CONSIGNE DE L'EXERCICE
D'après le texte sur le vignoble francilien, combien d'hectares la région consacrait-elle à la vigne un siècle avant le milieu du 19e siècle ?

TEXTE FOURNI
L'Île-de-France était, au 18ème siècle encore, le plus grand vignoble de l'Hexagone. Un vin destiné à Paris, qui était moins alcoolisé et plus aigre que celui d'aujourd'hui. A l'heure des vendanges, plongée dans les cépages d'antan...
Le milieu du 19ème siècle a vu s'éteindre presque intégralement les vignes franciliennes. Pourtant, un siècle plus tôt, la région était encore la plus importante en France avec 42.000 hectares consacrées à la vigne (il y en a 30.000 aujourd'hui en Bourgogne). Du rouge comme du blanc.

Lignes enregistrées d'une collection
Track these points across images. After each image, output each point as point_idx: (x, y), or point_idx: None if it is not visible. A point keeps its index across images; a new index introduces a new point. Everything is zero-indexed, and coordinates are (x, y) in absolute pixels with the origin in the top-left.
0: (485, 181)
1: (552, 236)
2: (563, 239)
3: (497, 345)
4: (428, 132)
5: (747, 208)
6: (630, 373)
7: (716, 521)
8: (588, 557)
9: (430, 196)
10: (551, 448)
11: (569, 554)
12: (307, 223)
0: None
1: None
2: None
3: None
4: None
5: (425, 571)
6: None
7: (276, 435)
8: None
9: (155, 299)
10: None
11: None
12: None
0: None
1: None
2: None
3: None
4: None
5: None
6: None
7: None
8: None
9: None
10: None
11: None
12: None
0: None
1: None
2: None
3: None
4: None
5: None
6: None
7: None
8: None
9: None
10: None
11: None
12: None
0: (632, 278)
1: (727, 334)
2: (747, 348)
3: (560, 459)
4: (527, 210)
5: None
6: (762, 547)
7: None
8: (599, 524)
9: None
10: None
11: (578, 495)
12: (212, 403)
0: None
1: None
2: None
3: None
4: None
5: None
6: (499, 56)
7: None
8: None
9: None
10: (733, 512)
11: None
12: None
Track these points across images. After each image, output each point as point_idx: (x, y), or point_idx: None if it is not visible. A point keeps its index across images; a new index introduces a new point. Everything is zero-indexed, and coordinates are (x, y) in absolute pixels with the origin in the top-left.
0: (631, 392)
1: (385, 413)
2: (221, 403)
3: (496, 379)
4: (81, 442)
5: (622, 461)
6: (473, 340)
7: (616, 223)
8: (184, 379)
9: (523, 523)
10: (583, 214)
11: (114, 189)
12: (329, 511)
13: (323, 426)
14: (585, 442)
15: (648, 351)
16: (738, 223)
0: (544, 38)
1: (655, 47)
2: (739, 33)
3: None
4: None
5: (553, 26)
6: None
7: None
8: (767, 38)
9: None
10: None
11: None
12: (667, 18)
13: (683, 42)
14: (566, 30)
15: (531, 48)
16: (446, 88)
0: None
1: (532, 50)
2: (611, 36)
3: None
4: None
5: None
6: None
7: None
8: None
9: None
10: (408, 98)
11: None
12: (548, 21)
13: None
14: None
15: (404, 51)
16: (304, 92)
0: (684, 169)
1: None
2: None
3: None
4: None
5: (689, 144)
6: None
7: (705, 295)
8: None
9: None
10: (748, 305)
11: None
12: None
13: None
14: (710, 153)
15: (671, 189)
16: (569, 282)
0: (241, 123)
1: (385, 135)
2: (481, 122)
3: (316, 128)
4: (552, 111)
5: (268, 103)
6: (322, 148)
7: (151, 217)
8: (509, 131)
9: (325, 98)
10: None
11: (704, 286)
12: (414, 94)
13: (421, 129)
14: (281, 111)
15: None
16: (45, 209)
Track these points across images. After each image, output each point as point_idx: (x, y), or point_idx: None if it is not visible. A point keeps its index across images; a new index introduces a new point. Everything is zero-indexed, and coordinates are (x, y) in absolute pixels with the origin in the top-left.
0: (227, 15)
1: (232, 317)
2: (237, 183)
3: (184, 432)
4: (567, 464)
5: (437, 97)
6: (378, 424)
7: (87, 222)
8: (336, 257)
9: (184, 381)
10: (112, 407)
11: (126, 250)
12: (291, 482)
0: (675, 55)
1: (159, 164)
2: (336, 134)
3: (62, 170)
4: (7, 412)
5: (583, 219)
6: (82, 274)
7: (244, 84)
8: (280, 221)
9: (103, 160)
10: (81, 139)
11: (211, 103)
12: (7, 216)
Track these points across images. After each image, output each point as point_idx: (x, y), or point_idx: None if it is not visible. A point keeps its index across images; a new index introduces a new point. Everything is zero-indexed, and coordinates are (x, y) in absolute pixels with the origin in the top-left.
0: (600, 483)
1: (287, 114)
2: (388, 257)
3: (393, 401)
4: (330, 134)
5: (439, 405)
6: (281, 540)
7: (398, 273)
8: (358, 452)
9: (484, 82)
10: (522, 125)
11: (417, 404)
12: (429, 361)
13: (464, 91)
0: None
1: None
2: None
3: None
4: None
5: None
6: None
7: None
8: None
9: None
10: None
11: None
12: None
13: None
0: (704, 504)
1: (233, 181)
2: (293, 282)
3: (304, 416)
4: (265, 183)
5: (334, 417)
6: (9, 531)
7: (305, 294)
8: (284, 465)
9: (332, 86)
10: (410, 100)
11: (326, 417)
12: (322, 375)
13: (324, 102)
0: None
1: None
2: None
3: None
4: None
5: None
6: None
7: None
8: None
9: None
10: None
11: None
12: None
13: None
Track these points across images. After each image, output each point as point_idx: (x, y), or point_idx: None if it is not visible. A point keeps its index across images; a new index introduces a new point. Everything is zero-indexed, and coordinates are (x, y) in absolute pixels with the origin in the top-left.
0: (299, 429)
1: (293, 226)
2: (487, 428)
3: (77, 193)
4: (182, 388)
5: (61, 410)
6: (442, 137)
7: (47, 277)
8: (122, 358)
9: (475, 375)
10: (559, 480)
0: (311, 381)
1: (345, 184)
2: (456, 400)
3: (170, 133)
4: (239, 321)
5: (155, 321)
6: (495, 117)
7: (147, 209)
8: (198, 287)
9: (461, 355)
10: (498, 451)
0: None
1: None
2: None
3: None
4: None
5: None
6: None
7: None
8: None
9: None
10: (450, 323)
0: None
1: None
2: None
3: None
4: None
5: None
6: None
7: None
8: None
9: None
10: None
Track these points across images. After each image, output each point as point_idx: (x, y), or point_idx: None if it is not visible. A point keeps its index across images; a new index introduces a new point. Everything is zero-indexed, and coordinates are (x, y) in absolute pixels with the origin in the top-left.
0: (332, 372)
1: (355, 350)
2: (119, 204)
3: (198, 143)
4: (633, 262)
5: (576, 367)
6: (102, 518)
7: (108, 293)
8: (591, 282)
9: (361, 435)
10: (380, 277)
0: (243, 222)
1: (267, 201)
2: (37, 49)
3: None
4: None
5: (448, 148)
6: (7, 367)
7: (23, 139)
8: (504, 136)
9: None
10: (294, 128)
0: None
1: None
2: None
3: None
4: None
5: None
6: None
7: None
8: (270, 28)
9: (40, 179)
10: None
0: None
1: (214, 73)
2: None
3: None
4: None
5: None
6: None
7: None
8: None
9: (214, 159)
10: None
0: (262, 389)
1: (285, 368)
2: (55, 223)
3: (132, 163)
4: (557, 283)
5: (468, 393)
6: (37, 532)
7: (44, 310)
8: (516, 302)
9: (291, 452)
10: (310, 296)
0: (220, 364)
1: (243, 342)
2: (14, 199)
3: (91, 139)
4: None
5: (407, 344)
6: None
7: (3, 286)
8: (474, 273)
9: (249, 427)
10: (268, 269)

RÉPONSE DE L'EXERCICE
42.000 hectares.